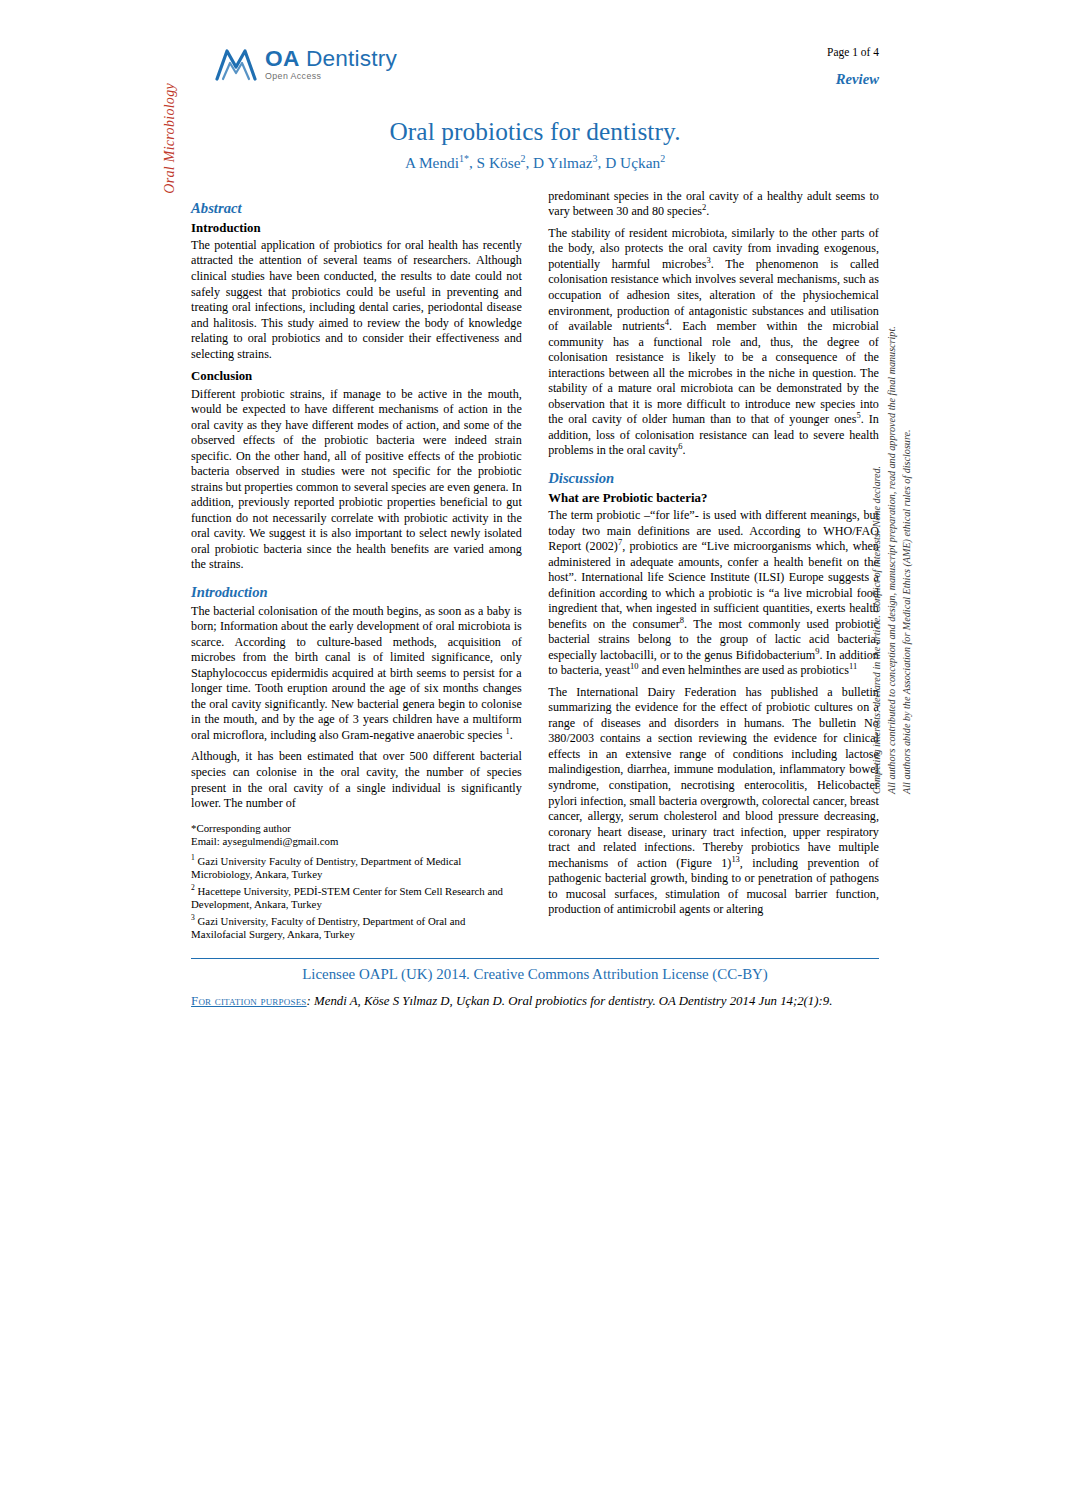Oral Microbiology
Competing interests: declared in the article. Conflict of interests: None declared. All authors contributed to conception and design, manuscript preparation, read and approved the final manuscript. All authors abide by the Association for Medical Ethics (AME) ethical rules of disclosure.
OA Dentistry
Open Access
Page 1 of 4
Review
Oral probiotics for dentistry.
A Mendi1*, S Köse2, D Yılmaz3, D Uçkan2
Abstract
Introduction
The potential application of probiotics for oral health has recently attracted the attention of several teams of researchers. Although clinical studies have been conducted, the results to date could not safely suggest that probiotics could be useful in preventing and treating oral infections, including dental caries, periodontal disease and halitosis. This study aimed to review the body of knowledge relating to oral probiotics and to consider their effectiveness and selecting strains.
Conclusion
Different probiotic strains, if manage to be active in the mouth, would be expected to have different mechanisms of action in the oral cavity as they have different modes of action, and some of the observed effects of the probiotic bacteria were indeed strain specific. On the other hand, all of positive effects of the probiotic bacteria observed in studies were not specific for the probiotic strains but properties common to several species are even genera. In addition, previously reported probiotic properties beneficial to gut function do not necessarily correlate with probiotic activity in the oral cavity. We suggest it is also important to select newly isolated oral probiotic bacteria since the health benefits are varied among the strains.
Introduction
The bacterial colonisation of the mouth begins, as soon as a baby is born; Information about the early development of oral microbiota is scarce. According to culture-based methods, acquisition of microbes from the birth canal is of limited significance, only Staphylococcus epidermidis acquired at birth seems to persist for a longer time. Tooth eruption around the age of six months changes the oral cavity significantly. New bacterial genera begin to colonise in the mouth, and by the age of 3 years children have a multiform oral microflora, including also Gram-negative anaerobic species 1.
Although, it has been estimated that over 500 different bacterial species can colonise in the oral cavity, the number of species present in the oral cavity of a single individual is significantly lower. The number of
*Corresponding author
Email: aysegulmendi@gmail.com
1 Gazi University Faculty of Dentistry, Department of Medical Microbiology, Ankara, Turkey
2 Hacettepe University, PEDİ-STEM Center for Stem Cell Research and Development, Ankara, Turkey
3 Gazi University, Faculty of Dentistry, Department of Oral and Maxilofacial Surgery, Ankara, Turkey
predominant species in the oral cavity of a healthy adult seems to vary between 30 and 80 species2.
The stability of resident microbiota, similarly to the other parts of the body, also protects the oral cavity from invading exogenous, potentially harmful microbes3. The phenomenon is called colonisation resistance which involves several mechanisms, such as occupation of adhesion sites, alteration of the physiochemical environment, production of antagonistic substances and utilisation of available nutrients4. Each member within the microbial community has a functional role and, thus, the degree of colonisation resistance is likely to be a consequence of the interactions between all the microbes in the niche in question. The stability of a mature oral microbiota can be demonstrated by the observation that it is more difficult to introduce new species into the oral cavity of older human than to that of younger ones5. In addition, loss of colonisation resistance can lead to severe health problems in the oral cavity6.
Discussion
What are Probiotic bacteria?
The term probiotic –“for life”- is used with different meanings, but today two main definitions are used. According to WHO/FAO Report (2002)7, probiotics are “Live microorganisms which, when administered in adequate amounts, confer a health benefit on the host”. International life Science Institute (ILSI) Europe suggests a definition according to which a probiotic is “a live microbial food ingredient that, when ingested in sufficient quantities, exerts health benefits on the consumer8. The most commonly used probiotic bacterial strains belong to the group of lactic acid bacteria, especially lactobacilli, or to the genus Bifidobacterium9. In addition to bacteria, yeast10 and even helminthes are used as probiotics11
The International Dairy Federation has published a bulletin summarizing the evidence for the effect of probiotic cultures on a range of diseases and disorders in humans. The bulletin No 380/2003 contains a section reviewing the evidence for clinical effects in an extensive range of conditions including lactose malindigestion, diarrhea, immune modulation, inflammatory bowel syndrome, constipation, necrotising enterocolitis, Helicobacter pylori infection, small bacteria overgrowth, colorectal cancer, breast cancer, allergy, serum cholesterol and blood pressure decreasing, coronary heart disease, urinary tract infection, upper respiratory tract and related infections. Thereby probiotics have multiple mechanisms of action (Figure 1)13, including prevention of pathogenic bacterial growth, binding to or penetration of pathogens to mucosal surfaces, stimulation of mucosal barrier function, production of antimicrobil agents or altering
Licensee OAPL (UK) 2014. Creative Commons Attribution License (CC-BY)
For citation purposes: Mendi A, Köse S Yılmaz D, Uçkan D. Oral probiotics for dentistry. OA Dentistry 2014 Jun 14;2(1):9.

About this task: Give every entry again as it is, dropping its pictures.

Answer below:
Oral Microbiology
Competing interests: declared in the article. Conflict of interests: None declared. All authors contributed to conception and design, manuscript preparation, read and approved the final manuscript. All authors abide by the Association for Medical Ethics (AME) ethical rules of disclosure.
OA Dentistry
Open Access
Page 1 of 4
Review
Oral probiotics for dentistry.
A Mendi1*, S Köse2, D Yılmaz3, D Uçkan2
Abstract
Introduction
The potential application of probiotics for oral health has recently attracted the attention of several teams of researchers. Although clinical studies have been conducted, the results to date could not safely suggest that probiotics could be useful in preventing and treating oral infections, including dental caries, periodontal disease and halitosis. This study aimed to review the body of knowledge relating to oral probiotics and to consider their effectiveness and selecting strains.
Conclusion
Different probiotic strains, if manage to be active in the mouth, would be expected to have different mechanisms of action in the oral cavity as they have different modes of action, and some of the observed effects of the probiotic bacteria were indeed strain specific. On the other hand, all of positive effects of the probiotic bacteria observed in studies were not specific for the probiotic strains but properties common to several species are even genera. In addition, previously reported probiotic properties beneficial to gut function do not necessarily correlate with probiotic activity in the oral cavity. We suggest it is also important to select newly isolated oral probiotic bacteria since the health benefits are varied among the strains.
Introduction
The bacterial colonisation of the mouth begins, as soon as a baby is born; Information about the early development of oral microbiota is scarce. According to culture-based methods, acquisition of microbes from the birth canal is of limited significance, only Staphylococcus epidermidis acquired at birth seems to persist for a longer time. Tooth eruption around the age of six months changes the oral cavity significantly. New bacterial genera begin to colonise in the mouth, and by the age of 3 years children have a multiform oral microflora, including also Gram-negative anaerobic species 1.
Although, it has been estimated that over 500 different bacterial species can colonise in the oral cavity, the number of species present in the oral cavity of a single individual is significantly lower. The number of
*Corresponding author
Email: aysegulmendi@gmail.com
1 Gazi University Faculty of Dentistry, Department of Medical Microbiology, Ankara, Turkey
2 Hacettepe University, PEDİ-STEM Center for Stem Cell Research and Development, Ankara, Turkey
3 Gazi University, Faculty of Dentistry, Department of Oral and Maxilofacial Surgery, Ankara, Turkey
predominant species in the oral cavity of a healthy adult seems to vary between 30 and 80 species2.
The stability of resident microbiota, similarly to the other parts of the body, also protects the oral cavity from invading exogenous, potentially harmful microbes3. The phenomenon is called colonisation resistance which involves several mechanisms, such as occupation of adhesion sites, alteration of the physiochemical environment, production of antagonistic substances and utilisation of available nutrients4. Each member within the microbial community has a functional role and, thus, the degree of colonisation resistance is likely to be a consequence of the interactions between all the microbes in the niche in question. The stability of a mature oral microbiota can be demonstrated by the observation that it is more difficult to introduce new species into the oral cavity of older human than to that of younger ones5. In addition, loss of colonisation resistance can lead to severe health problems in the oral cavity6.
Discussion
What are Probiotic bacteria?
The term probiotic –“for life”- is used with different meanings, but today two main definitions are used. According to WHO/FAO Report (2002)7, probiotics are “Live microorganisms which, when administered in adequate amounts, confer a health benefit on the host”. International life Science Institute (ILSI) Europe suggests a definition according to which a probiotic is “a live microbial food ingredient that, when ingested in sufficient quantities, exerts health benefits on the consumer8. The most commonly used probiotic bacterial strains belong to the group of lactic acid bacteria, especially lactobacilli, or to the genus Bifidobacterium9. In addition to bacteria, yeast10 and even helminthes are used as probiotics11
The International Dairy Federation has published a bulletin summarizing the evidence for the effect of probiotic cultures on a range of diseases and disorders in humans. The bulletin No 380/2003 contains a section reviewing the evidence for clinical effects in an extensive range of conditions including lactose malindigestion, diarrhea, immune modulation, inflammatory bowel syndrome, constipation, necrotising enterocolitis, Helicobacter pylori infection, small bacteria overgrowth, colorectal cancer, breast cancer, allergy, serum cholesterol and blood pressure decreasing, coronary heart disease, urinary tract infection, upper respiratory tract and related infections. Thereby probiotics have multiple mechanisms of action (Figure 1)13, including prevention of pathogenic bacterial growth, binding to or penetration of pathogens to mucosal surfaces, stimulation of mucosal barrier function, production of antimicrobil agents or altering
Licensee OAPL (UK) 2014. Creative Commons Attribution License (CC-BY)
For citation purposes: Mendi A, Köse S Yılmaz D, Uçkan D. Oral probiotics for dentistry. OA Dentistry 2014 Jun 14;2(1):9.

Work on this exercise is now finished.